Un problema de la transferencia es identificar el conocimiento de valor, es decir, qué es significativo para la gente, qué quieren saber de los investigadores. Otro reto es hacer que los estudiantes se conviertan en intérpretes de los datos biológicos y puedan llegar a vincularse con otros grupos. Hacer diagnósticos y enseñarles a hacer diagnósticos. Ejemplo de lo anterior fue un trabajo que hice hace años para las aduanas, les dimos un curso a los inspectores para identificar las especies de maderas ilegales. La Semarnat, a través de la Conabio, logró, con el trabajo interdisciplinario en el que tuve la oportunidad de participar, proteger las especies maderables de Dalbergia vulnerables, en diferentes categorías de riesgo, en la NOM-059. Esa colaboración es transferencia.

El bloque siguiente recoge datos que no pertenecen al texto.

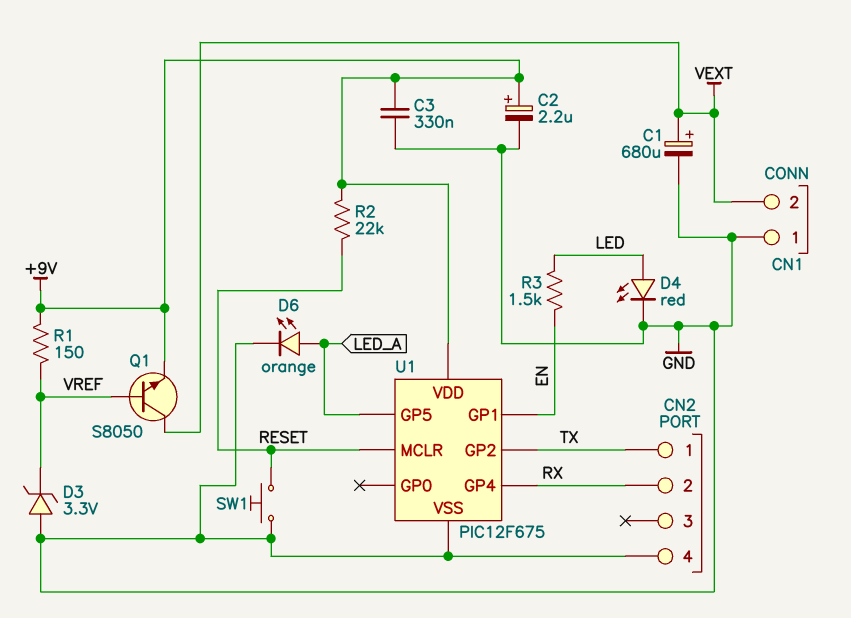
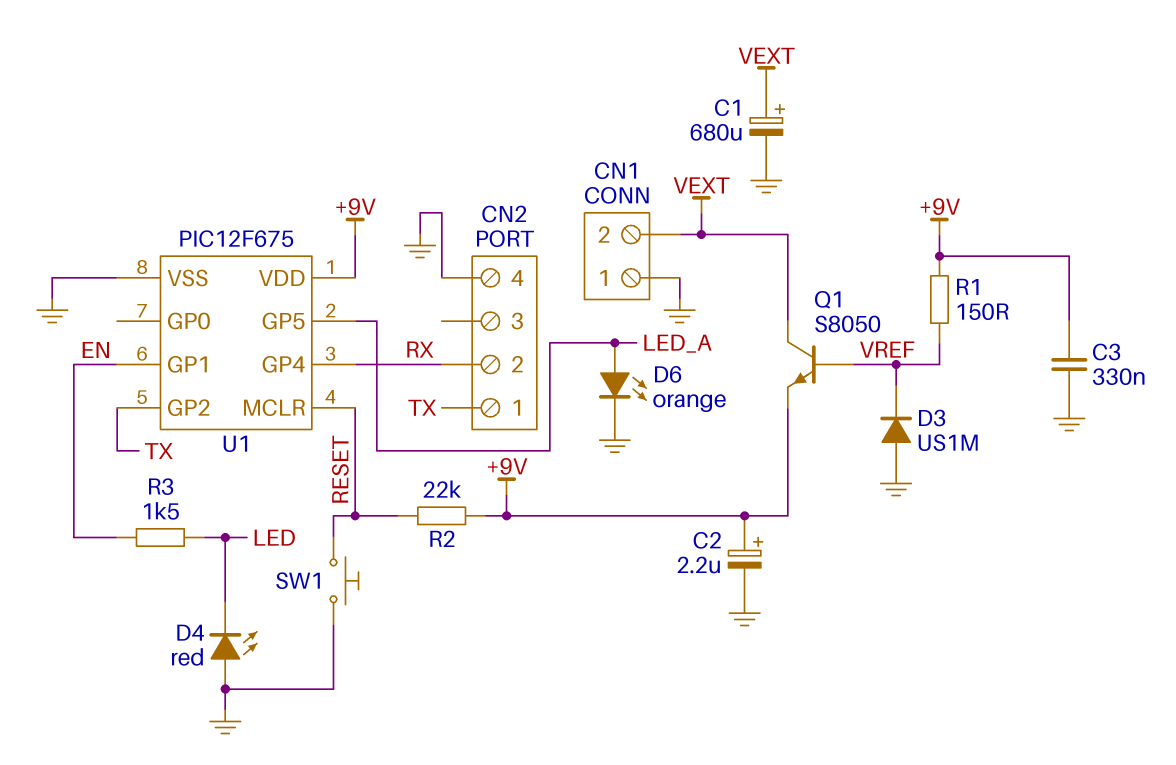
D3: zener 3.3V (A GND, K VREF) -> diode US1M (A GND, K VREF)
D4: LED red (A LED, K GND) -> LED red (A GND, K LED)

¿Qué le ha dado la UAM a la doctora Quintanar y usted qué piensa que le ha dado a la UAM?

La UAM me cambió la vida, me permitió crecer como docente que para mí significa vincular la investigación con los jóvenes. En mi asignatura tratamos de interpretar la forma y la función de los tejidos vegetales, y con ello transmitir a los estudiantes visiones integrales de los fenómenos biológicos, esto es difícil actualmente porque casi han eliminado de los planes de estudio de la Licenciatura de Biología, las asignaturas formales como la Física o las Matemáticas. La UAM somos todos, profesores, estudiantes, administrativos y todos participamos en la construcción de nuestra comunidad uamera. El laboratorio ha formado mucha gente. También me ha dado la oportunidad de colaborar y discutir con mis colegas.

Yo creo que a la UAM le he dejado el esfuerzo de construir mentes críticas y disciplinadas. Como parte de esta idea de formar gente de campo, logré con mis propios recursos fundar una estación biológica que se encuentra en Valle de Vázquez, municipio de Tlaquiltenango, Morelos, para darles a los estudiantes la oportunidad de tener la experiencia del trabajo de campo.